I would see old scars, fresh wounds, arms and legs covered in cigarette burns, broken toes or fingers, and extremely poor hygiene. We used the little funding we had to address these problems to the best of our ability. I couldn’t help the kids with the problems that they were having at home, but they greatly appreciated any small action we did for them; whether it was a band-aid, a warm meal, a hug, or a simple smile. Soon I began to feel like I was helping these kids not only physically but emotionally as well through the faith we shared.

To my surprise each child was excited for our daily religion lesson. The lesson may have included a trip to the church, a bible song, or a reading from the bible. All the kids would say that they were Catholic but had never been inside the community’s church. I had taught Sunday school at my home church for two years, but sharing my faith with the kids of Mandaree affected me in a larger way. Everything I taught or showed them was a brand new concept. They were willing to learn every prayer and I began to hear them singing the bible songs outside of church on their own time.

In five days the number of kids that wanted to receive their first communion the following Sunday doubled. It was so satisfying to help the kids understand and develop a connection with God. I came to understand that faith is caught not taught. The week flew by quickly and soon it was time for the kids to head back to their homes. I had never expected to be sad when the kids had to leave camp, but it turned out it was one of the hardest things I had ever had to do. I wanted to continue to learn more about them and help them every day, but I knew I had done as much as I could at that time.

The van ride home was full of reminiscing about our favorite campers and the funniest moments of the week. Most of the other church members came out of the experience being more grateful for what they had, but I believe I gained more out of this experience. The week in Mandaree showed me a new culture and helped me appreciate the smaller things in life. I had gone into the mission trip dreading every minute of it: the campers, my fellow church members, the uncomfortable living arrangements, and losing a piece of my summer.

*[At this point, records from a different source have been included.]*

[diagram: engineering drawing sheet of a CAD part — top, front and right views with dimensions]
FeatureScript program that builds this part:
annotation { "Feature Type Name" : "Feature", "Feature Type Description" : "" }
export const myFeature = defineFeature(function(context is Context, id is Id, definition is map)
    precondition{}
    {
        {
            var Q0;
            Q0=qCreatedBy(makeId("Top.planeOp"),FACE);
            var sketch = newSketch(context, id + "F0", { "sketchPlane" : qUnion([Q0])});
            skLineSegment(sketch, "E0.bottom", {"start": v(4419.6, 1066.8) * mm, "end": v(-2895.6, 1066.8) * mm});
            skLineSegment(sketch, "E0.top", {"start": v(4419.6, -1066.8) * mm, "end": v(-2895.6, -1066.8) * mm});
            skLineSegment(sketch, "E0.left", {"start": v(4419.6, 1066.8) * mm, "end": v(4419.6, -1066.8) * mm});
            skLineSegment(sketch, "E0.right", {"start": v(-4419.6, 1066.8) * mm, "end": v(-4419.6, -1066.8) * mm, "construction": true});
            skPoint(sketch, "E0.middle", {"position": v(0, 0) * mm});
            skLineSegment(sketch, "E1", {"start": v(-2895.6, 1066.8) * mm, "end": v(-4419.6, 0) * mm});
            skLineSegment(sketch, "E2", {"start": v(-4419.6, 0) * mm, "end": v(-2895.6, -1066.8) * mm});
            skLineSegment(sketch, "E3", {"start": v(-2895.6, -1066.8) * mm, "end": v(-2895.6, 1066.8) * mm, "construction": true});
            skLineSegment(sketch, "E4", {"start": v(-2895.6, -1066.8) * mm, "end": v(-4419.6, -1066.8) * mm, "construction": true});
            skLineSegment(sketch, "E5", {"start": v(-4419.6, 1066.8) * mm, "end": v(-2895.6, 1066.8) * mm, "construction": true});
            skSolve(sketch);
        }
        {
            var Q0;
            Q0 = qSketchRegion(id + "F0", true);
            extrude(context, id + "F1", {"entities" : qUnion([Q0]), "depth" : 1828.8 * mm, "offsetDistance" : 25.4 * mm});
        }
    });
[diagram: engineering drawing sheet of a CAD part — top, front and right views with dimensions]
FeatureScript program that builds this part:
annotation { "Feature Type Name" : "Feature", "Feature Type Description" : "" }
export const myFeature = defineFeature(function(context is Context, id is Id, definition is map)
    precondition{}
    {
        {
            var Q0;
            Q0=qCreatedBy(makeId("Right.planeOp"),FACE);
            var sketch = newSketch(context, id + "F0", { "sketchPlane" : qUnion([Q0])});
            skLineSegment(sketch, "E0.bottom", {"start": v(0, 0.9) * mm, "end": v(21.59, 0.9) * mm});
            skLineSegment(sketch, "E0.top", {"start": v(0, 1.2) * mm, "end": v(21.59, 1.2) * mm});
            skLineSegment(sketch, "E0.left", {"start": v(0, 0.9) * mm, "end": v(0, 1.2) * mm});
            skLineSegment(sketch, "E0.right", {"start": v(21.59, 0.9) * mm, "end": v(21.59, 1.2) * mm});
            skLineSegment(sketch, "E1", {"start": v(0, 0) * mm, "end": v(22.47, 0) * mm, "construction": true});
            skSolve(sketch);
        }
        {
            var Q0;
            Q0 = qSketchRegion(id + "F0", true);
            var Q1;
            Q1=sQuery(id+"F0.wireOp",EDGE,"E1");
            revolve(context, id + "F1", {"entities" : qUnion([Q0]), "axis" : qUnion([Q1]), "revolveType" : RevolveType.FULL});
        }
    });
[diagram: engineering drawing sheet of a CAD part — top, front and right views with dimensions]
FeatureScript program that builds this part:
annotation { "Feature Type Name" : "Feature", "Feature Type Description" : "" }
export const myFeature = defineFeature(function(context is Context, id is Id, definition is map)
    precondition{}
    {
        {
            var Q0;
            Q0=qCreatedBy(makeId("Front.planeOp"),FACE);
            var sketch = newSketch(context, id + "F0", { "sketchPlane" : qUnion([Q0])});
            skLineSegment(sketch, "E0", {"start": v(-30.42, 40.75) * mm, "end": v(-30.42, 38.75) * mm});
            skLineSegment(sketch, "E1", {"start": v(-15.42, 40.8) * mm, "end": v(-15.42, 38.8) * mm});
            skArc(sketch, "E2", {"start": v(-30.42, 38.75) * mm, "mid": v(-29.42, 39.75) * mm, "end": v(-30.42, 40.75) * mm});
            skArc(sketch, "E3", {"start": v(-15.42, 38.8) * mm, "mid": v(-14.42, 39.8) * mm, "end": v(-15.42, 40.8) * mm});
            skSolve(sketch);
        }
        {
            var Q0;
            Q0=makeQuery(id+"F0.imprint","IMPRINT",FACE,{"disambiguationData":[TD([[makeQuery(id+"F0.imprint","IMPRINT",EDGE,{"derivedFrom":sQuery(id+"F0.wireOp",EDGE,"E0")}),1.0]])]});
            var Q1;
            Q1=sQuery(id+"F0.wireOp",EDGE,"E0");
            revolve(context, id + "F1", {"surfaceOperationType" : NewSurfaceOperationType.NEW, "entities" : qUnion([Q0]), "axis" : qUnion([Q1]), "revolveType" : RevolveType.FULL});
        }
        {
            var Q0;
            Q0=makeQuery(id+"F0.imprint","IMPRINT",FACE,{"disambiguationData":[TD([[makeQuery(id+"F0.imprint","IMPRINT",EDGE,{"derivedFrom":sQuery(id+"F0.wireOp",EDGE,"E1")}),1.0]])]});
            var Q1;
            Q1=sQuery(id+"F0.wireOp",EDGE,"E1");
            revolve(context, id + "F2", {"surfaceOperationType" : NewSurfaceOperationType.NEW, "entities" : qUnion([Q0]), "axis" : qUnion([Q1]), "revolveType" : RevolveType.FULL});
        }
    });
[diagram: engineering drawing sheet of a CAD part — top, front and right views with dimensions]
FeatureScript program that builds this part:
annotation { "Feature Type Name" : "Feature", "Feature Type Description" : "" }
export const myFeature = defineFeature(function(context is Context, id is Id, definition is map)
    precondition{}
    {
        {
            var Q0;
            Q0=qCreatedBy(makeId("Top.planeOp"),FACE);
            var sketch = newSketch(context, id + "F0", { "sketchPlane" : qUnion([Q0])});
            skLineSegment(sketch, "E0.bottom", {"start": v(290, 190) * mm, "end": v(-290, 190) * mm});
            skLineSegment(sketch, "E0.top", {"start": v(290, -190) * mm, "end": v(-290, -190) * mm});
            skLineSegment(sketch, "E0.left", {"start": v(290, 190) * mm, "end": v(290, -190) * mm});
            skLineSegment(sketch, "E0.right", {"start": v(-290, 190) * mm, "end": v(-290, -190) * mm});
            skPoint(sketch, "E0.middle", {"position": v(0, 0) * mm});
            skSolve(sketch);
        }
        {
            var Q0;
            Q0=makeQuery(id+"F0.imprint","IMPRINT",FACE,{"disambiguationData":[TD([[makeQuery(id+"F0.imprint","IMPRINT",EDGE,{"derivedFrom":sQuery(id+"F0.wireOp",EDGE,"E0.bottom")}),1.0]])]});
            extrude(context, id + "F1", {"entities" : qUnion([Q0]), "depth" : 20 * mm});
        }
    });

I realized after arriving home that helping others is the best way I could have spent my summer; I had never felt as proud of myself as I did after I left Mandaree, North Dakota. I had helped kids who were hurting physically and/or emotionally. I shared my faith and helped them find God in their day to day lives. The kids of Mandaree helped me learn about myself and what God’s love is all about. I now realize that no matter what direction my life takes, I will always dedicate my time to helping others.